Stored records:
----------

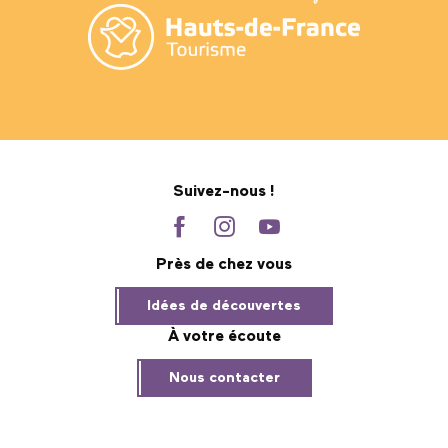
Suivez-nous !
Près de chez vous
Idées de découvertes
À votre écoute
Nous contacter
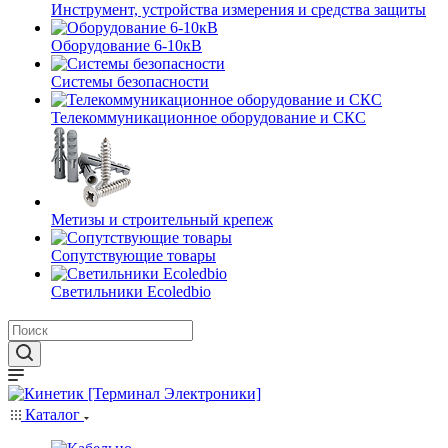
Инструмент, устройства измерения и средства защиты
Оборудование 6-10кВ
Системы безопасности
Телекоммуникационное оборудование и СКС
Метизы и строительный крепеж
Сопутствующие товары
Светильники Ecoledbio
Каталог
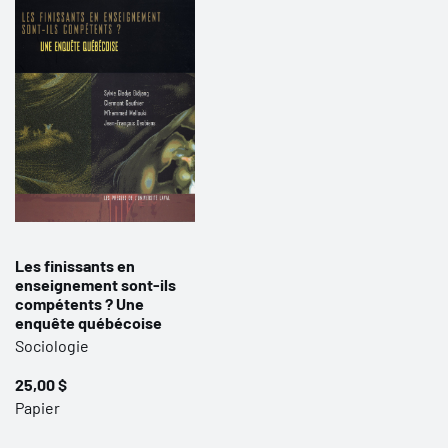
Les finissants en
enseignement sont-ils
compétents ? Une
enquête québécoise
Sociologie
25,00 $
Papier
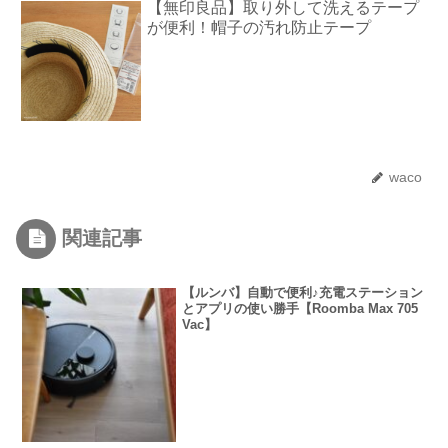
【無印良品】取り外して洗えるテープ
が便利！帽子の汚れ防止テープ
waco
関連記事
【ルンバ】自動で便利♪充電ステーション
とアプリの使い勝手【Roomba Max 705
Vac】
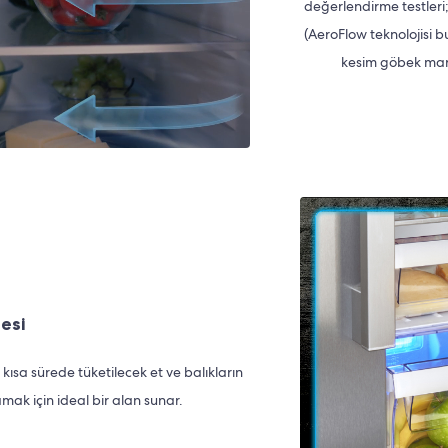
değerlendirme testleri
(AeroFlow teknolojisi 
kesim göbek marul
esi
ısa sürede tüketilecek et ve balıkların
mak için ideal bir alan sunar.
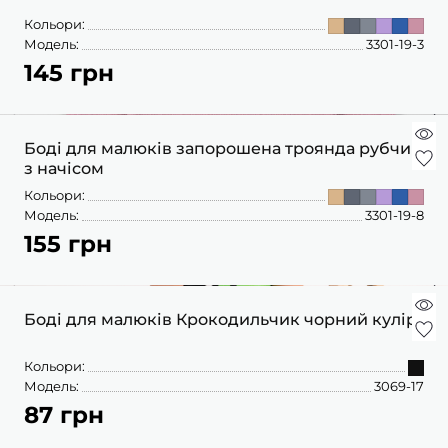
Кольори:
Модель:
3301-19-3
145 грн
Боді для малюків запорошена троянда рубчик
з начісом
Кольори:
Модель:
3301-19-8
155 грн
Боді для малюків Крокодильчик чорний кулір
Кольори:
Модель:
3069-17
87 грн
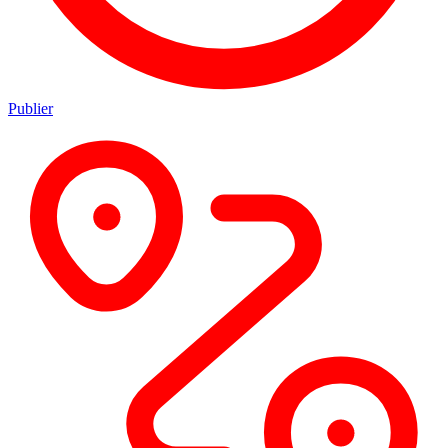
Publier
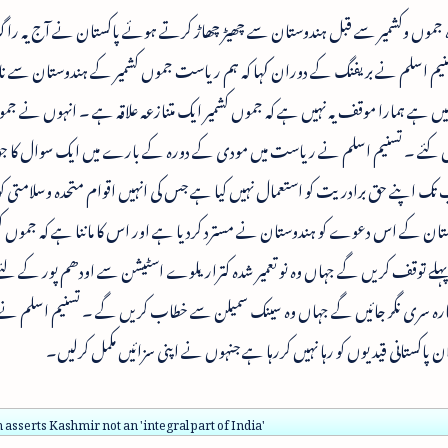
ہ جموں وکشمیر سے قبل ہندوستان سے چھیڑ چھاڑ کرتے ہوئے پاکستان نے آج یہ راگ ا
ن تسنیم اسلم نے بریفنگ کے دوران کہا کہ ہم ریاست جموں کشمیر کے ہندوستان سے نا
یں ہے ہمارا موقف یہ نہیں ہے کہ جموں کشمیر ایک متنازعہ علاقہ ہے ۔ انہوں نے جم
رکس کئے ۔ تسنیم اسلم نے ریاست میں مودی کے دورہ کے بارے میں ایک سوال کا 
 اپنے حق برادریت کو استعمال نہیں کیا ہے جس کی انہیں اقوام متحدہ وسلامتی ک
۔ پاکستان کے اس دعوے کو ہندوستان نے مسترد کردیا ہے اور اس کا ماننا ہے کہ جموں ک
ے توقف کریں گے جہاں وہ نو تعمیر شدہ کتراریلوے اسٹیشن سے اودھم پور کے لئے 
 طیارہ سری نگر جائیں گے جہاں وہ سینک سمیلن سے خطاب کریں گے ۔ تسنیم اسلم نے 
 پاکستانی قیدیوں کو رہا نہیں کررہا ہے جنہوں نے اپنی سزائیں مکمل کرلیں۔
 asserts Kashmir not an 'integral part of India'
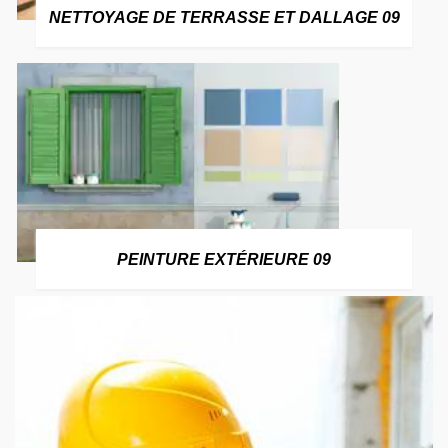
NETTOYAGE DE TERRASSE ET DALLAGE 09
PEINTURE EXTÉRIEURE 09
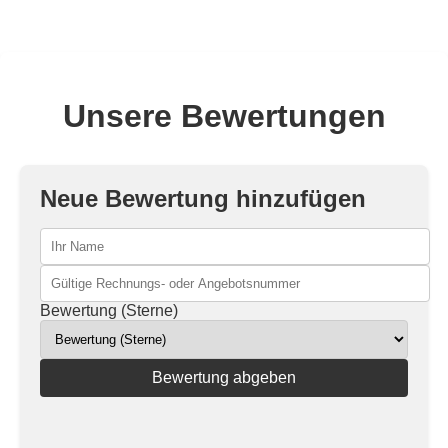
Unsere Bewertungen
Neue Bewertung hinzufügen
Bewertung (Sterne)
Bewertung abgeben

----------

*Work required*.
An exact copy is needed of every line from the line containing "اپنے حق برادریت" to the last line of the records; pictures stay out of it.

*Answer area*.
 اپنے حق برادریت کو استعمال نہیں کیا ہے جس کی انہیں اقوام متحدہ وسلامتی ک
۔ پاکستان کے اس دعوے کو ہندوستان نے مسترد کردیا ہے اور اس کا ماننا ہے کہ جموں ک
ے توقف کریں گے جہاں وہ نو تعمیر شدہ کتراریلوے اسٹیشن سے اودھم پور کے لئے 
 طیارہ سری نگر جائیں گے جہاں وہ سینک سمیلن سے خطاب کریں گے ۔ تسنیم اسلم نے 
 پاکستانی قیدیوں کو رہا نہیں کررہا ہے جنہوں نے اپنی سزائیں مکمل کرلیں۔
 asserts Kashmir not an 'integral part of India'
NETTOYAGE DE TERRASSE ET DALLAGE 09
PEINTURE EXTÉRIEURE 09
Unsere Bewertungen
Neue Bewertung hinzufügen
Bewertung (Sterne)
Bewertung abgeben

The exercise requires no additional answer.